1. Redox regulatory mechanisms governing cell fate decisions.
In simple terms, cancer can be viewed as a state in which the balance between cell proliferation and cell death aberrantly favors the former. We and others have discovered that the intracellular redox environment exerts a profound influence on the normal cellular processes that regulate this balance including DNA synthesis, enzyme activation, selective gene expression, cell cycle progression, proliferation, differentiation, and apoptosis. In fact, it could be argued that redox homeostasis is more central to the governance of cell fate than any other biochemical phenomenon. However, this is a difficult area of study and molecular mechanisms mediating redox sensitivity and regulation are poorly defined. Motivated by these limitations, we have created novel genetic constructs that enable real-time and extended assessment of alterations in intracellular redox without cellular disruption. We are using these genetically-encoded redox biosensors to study compartmentalization of the cellular redox environment and to address the crucial question of whether tumor cells have lost the ability to mount the apparent changes in intracellular redox potential that accompany normal cell growth or alternatively an ability to sense these changes.

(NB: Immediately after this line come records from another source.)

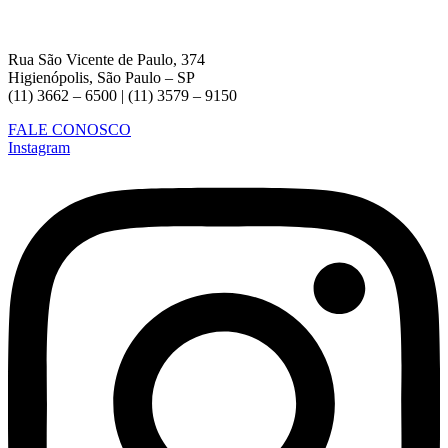
Rua São Vicente de Paulo, 374
Higienópolis, São Paulo – SP
(11) 3662 – 6500 | (11) 3579 – 9150
FALE CONOSCO
Instagram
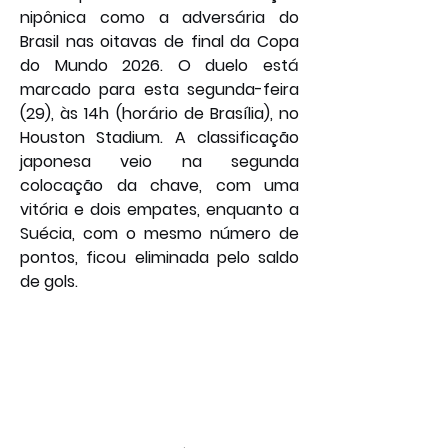
nipônica como a adversária do 
Brasil nas oitavas de final da Copa 
do Mundo 2026. O duelo está 
marcado para esta segunda-feira 
(29), às 14h (horário de Brasília), no 
Houston Stadium. A classificação 
japonesa veio na segunda 
colocação da chave, com uma 
vitória e dois empates, enquanto a 
Suécia, com o mesmo número de 
pontos, ficou eliminada pelo saldo 
de gols.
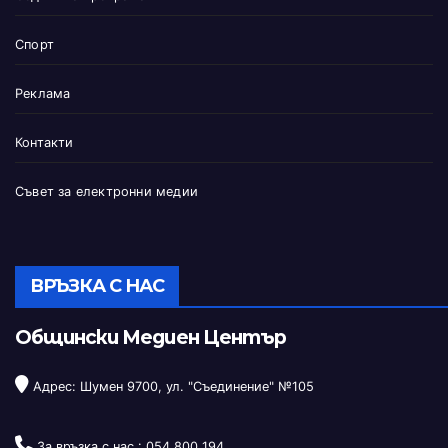
Спорт
Реклама
Контакти
Съвет за електронни медии
ВРЪЗКА С НАС
Общински Медиен Център
Адрес: Шумен 9700, ул. "Съединение" №105
За връзка с нас :
054 800 194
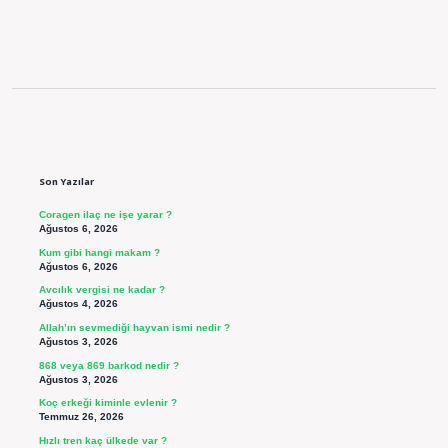
Sidebar
Son Yazılar
Coragen ilaç ne işe yarar ?
Ağustos 6, 2026
Kum gibi hangi makam ?
Ağustos 6, 2026
Avcılık vergisi ne kadar ?
Ağustos 4, 2026
Allah’ın sevmediği hayvan ismi nedir ?
Ağustos 3, 2026
868 veya 869 barkod nedir ?
Ağustos 3, 2026
Koç erkeği kiminle evlenir ?
Temmuz 26, 2026
Hızlı tren kaç ülkede var ?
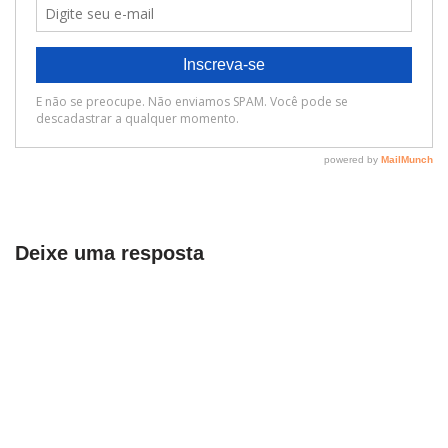
Deixe uma resposta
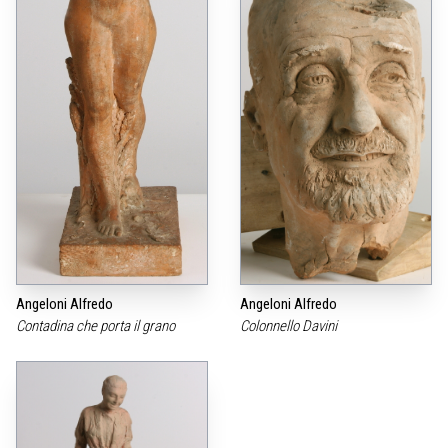
Angeloni Alfredo
Angeloni Alfredo
Contadina che porta il grano
Colonnello Davini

In fermentation—the anaerobic process by which most colonic microbes gain energy—nutrient substrates are incompletely oxidized and the reduced fermentation products serve as terminal electron acceptors. In such cases, the amount of energy (ATP) that can be produced depends on the difference in redox potential between the substrate and the reduced end products. Another distinction is that in fermentation the reduced pyridine (NADH) and flavin (FADH) nucleotides must be reoxidized to maintain redox balance, a reaction that is the primary source of H2 in the colon. Accordingly, the production of H2 by hydrogenogenic microbes is crucial to the efficiency of fermentation. However, H2 accumulation would rapidly lead to a H2 partial pressure that would thermodynamically restrict further fermentation. Such an outcome typically is prevented by the simultaneous oxidation of H2 by three groups of hydrogenotrophic (H2-utilizing) microbes that conserve energy through anaerobic respiration: reductive acetogens, methanogenic archaea and sulfate-reducing bacteria [SRB]. We are pursuing studies to determine the extent of individual variation in the abundance and diversity of the three groups of hydrogenotrophic microbes and how diet and genetic background influence interactions between hydrogenotrophic microbes and fermentative bacteria. A goal is to determine the extent to which dysbiosis in microbial hydrogen metabolism may be linked to colonic disorders.
Microbial sulfur metabolism in the human colon is likely more extensive than has been previously recognized. For example, H2S, the sulfated compound with the highest potential influence on digestive health, can be generated from cysteine degradation as well as via dissimilatory sulfate reduction. We are also examining the extent to which organic sulfur metabolism by resident microbes is operative in the human colon, how diet influences relative activities of the enzymatic pathways involved, and which microbial groups carry out these processes. A long-term goal is to understand how multifactorial interactions among host genotype, diet and epithelial responses to bacterial-derived sulfide may contribute to IBD-associated or sporadic colorectal cancer.